Die Parteischule

„Wissen ist Macht, Macht ist Wissen“. Das war der Kerngedanke einer Rede Wilhelm Liebknechts vor dem Dresdener Arbeitsverein 1872. Dieser Gedanke war typisch für das Bildungsverständnis der deutschen Sozialdemokratie im 19. Jahrhundert. Die alten Eliten in Wirtschaft, Wissenschaft, Justiz, Militär und Verwaltung setzten ihr Wissen als Herrschaftsinstrument im Kampf gegen die aufstrebende Sozialdemokratie ein, um ihre eigene Macht zu erhalten.

Für die Arbeiterinnen und Arbeiter war es daher klar, dass sie eigene Bildungseinrichtungen schaffen mussten, wenn sie eine echte Gegenmacht zu den etablierten Interessen bilden wollten. So überrascht es nicht, dass die Anfänge der deutschen Sozialdemokratie eng verknüpft sind mit zahlreichen Arbeiterbildungsvereinen. Eigene Broschüren, eigene Zeitungen oder auch von Ort zu Ort reisende Wanderredner waren weitere Mittel, mit denen die eigenen Anhänger mit Informationen versorgt und eine Gegenöffentlichkeit geschaffen werden sollte.

1906 wurde diesem Mosaik ein weiterer Baustein hinzugefügt: Der SPD-Vorsitzende August Bebel eröffnete die zentrale Parteischule der SPD in Berlin. Hier wurde hauptamtlichen und bereits erfahrenen Sozialdemokraten Wissen für den „Befreiungskampf der Arbeiter“ vermittelt. In halbjährigen Kursen sollten jeweils etwa 30 Parteischüler vertiefte Kenntnisse über den wissenschaftlichen Sozialismus erwerben und für ihre tägliche politische Arbeit anwenden lernen. Über die reine Wissensvermittlung hinaus wurden auch Methoden gelehrt, die zu einem weiteren Selbststudium befähigten.

Der Stundenplan war anspruchsvoll und zeitintensiv, so dass neben dem Besuch der Parteischule keine Berufstätigkeit mehr ausgeübt werden konnte. Daher übernahm die SPD die Kosten für den Unterhalt der Teilnehmerinnen und Teilnehmer und derer Familien.

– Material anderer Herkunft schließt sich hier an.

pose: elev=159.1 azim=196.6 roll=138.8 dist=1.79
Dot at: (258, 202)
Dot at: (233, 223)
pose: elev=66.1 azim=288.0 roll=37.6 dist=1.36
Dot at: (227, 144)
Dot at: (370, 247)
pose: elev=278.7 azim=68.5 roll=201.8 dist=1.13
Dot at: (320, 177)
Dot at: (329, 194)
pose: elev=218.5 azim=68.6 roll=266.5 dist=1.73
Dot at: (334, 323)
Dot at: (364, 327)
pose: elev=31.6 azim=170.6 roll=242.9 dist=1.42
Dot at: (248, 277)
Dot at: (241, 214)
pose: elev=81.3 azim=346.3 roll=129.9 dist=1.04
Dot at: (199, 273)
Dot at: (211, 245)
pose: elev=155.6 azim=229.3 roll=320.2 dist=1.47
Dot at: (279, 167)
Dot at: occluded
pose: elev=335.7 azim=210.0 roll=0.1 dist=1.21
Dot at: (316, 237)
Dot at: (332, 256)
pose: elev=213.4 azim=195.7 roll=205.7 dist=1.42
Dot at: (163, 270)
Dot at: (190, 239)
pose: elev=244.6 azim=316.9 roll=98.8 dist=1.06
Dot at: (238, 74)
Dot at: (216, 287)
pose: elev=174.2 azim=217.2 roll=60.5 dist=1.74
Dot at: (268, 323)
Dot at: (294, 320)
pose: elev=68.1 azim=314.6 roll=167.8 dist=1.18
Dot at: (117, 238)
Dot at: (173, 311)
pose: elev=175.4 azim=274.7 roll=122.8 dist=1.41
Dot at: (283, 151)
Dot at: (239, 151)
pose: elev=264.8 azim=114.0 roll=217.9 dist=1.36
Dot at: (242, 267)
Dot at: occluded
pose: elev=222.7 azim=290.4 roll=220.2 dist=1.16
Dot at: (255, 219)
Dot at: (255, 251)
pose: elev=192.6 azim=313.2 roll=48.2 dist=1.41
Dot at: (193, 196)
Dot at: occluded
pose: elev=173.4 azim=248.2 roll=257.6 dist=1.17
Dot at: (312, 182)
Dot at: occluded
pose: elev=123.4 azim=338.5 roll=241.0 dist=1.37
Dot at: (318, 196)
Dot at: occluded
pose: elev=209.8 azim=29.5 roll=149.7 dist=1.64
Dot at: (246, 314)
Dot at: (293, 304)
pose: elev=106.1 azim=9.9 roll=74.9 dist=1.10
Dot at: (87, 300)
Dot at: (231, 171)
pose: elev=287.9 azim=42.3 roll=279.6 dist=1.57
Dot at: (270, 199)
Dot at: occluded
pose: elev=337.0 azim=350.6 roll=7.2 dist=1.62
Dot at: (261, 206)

Unterrichtet wurden die Schüler von zum Teil prominenten Lehrerinnen und Lehrern, darunter Rudolf Hilferding und Rosa Luxemburg, die offenbar bei vielen einen bleibenden Eindruck hinterließ, wie Wilhelm Kaisen noch 50 Jahre später in seinen Lebenserinnerungen hervorhob.

Die Zahl der prominenten Absolventen ist groß: Fritz Tarnow, Jahrgang 1908/09 der Parteischule, arbeitete als Mitglied des Parlamentarischen Rats das Grundgesetz mit aus; Wilhelm Pieck avancierte zum ersten Präsidenten der DDR; der bereits erwähnte Wilhelm Kaisen, Parteischüler 1913/14, wurde zunächst Senator, dann Bürgermeister in Bremen und war zudem Mitglied im Bundesvorstand der SPD.

Mit dem Beginn des Ersten Weltkriegs wurde der Betrieb der Schule eingestellt und erst 1986 von Willy Brandt und Peter Glotz wiedereröffnet. Heute ist sie im Willy-Brandt-Haus untergebracht und gehört zur vielfältigen Bildungslandschaft der Sozialdemokratie. Im „Netzwerk Politische Bildung“ sind über 30 Bildungswerke und Bildungseinrichtungen zusammengeschlossen, die sich den Grundwerten der Sozialen Demokratie verbunden fühlen. In der Friedrich-Ebert-Stiftung beschäftigen sich verschiedene Qualifizierungsangebote mit den Grundlagen und der Politik der Sozialen Demokratie.